Sui cinque quesiti Radicali e Lega Salvini si sono battuti in una dura campagna referendaria, denunciando a più riprese il silenzio dei media. Quanto abbia contribuito la scarsa affluenza è difficile da stabilire, ma basta fare il confronto con il referendum del 7 aprile 2016 sulle trivelle, che ebbe una affluenza del 33% a chiusura urne, per avere un quadro di quanto accadrà con i quesiti sulla giustizia. Un quadro tanto netto da far ritenere quasi superflua la necessità di attendere i primi exit poll condotti in uscita dai seggi per rendersi conto, ben prima della chiusura delle urne, che l'obiettivo di chi intendeva introdurre una serie di cambiamenti in materia di magistratura e di amministrazione della Giustizia non è stato centrato.

Un dato che, oltretutto, accomuna questo referendum alle consultazioni referendarie che si sono svolte in Italia nell'ultima decina d'anni. Ma in fondo, il flop sembrava annunciato da giorni. E temuto da tutti coloro che hanno spinto fino alla fine i 5 quesiti.

Il referendum è stato inserito nel contesto di un election day, in contemporanea con le elezioni amministrative in 971 comuni, tra cui la grande Palermo, dove i problemi per la costituzione dei seggi e l'avvio delle votazioni non sono stati pochi, causa i forfait di scrutatori e presidenti di seggio.

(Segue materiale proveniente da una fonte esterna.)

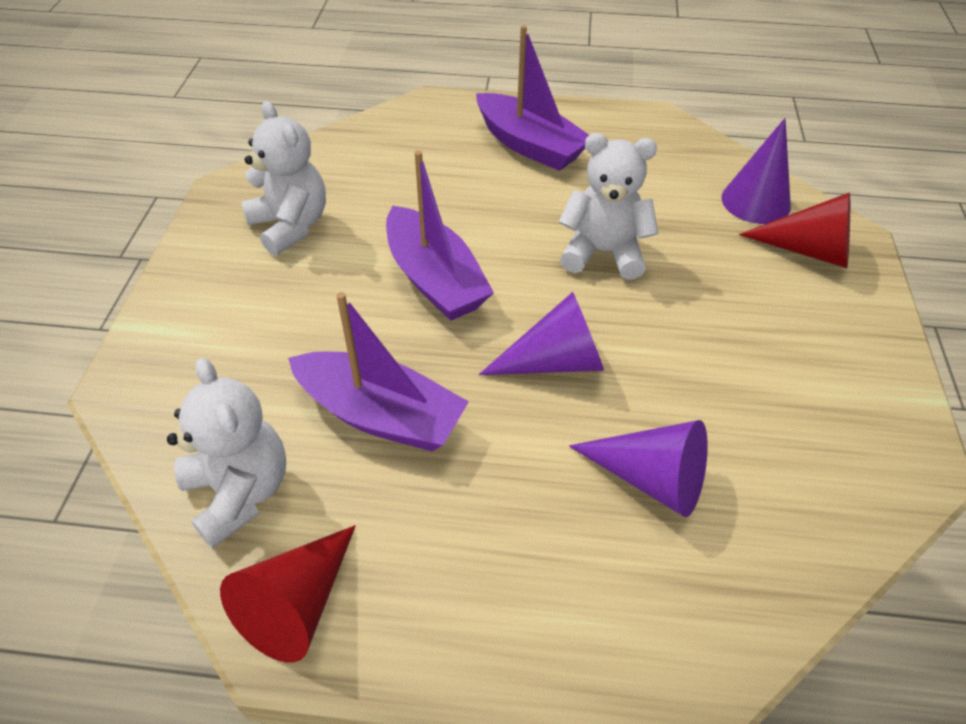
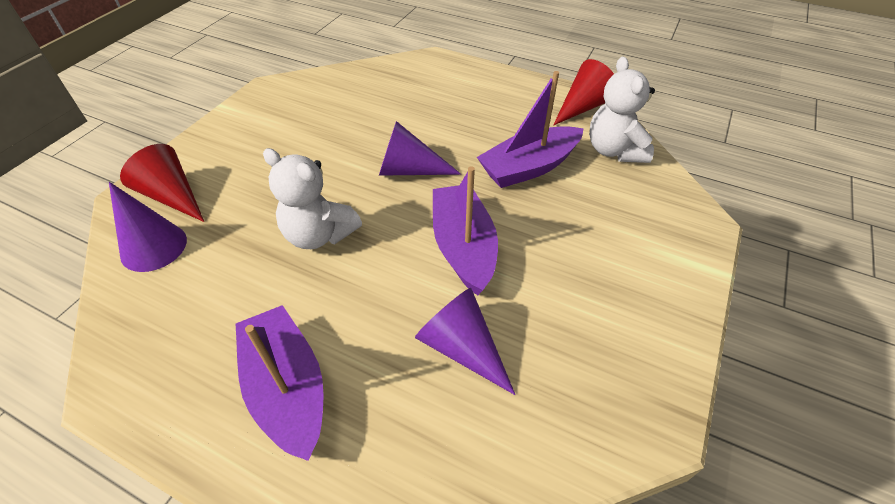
camera: 160 degrees left, 0 degrees up
white teddy bear [241,101,326,256] -> none
purple boat [288,292,469,451] -> purple boat turned 75 degrees counterclockwise [477,71,584,188]
purple cone [569,420,708,517] -> purple cone moved to [415,288,515,395]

Ma i promotori, tra cui Matteo Salvini, hanno sempre battuto sul tasto della scarsa comunicazione, a tutti i livelli, sui quesiti. Si sono appellati anche a Sergio Mattarella e a Mario Draghi, chiedendo loro di fare un appello al voto. La Lega aveva accusato senza tanti giri di parole i media di non aver dato abbastanza spazio al dibattito ed all'approfondimento delle ragioni del sì e del no ai cinque quesiti sulla riforma della giustizia.

Oggi il leghista Calderoli ha parlato di un "complotto per far fallire il referendum", accusa gravissima ma non supportata da fatti circostanziati.

Un'accusa condivisa da Silvio Berlusconi, secondo cui i referendum sulla giustizia «sono stati boicottati con il voto in un giorno solo. Sono stati boicottati con il silenzio assoluto su molti giornali e sulla televisione di Stato». Il tutto, sostiene il leader di Fi a urne aperte, sarebbe in linea con «una volontà precisa di mantenere le cose come stanno e gli italiani che non vanno a votare e se ne stanno a casa. Siamo dei masochisti».

In questo contesto, la Lega non manca di rilevare le difficoltà di una campagna elettorale in cui si è sentita in fondo lasciata sola dal resto del centrodestra. A partire da Fratelli d'Italia. Per il Carroccio, dunque, il risultato referendario ha il sapore di una battuta d'arresto, che potrebbe pesare ulteriormente anche nei già complicati rapporti interni alla coalizione.In ogni caso, c'è comunque chi spera che il mancato raggiungimento del quorum non fermi l'iniziativa legislativa in corso in Parlamento. Anche nel centrosinistra, i cui leader ieri hanno tenuto cucite le bocche rinviando, come anche Matteo Renzi, qualsiasi commento al giorno successivo.«Dobbiamo lavorare con ancora più determinazione per dare le giuste risposte su temi importanti e delicati», riflette Andrea De Maria del Pd.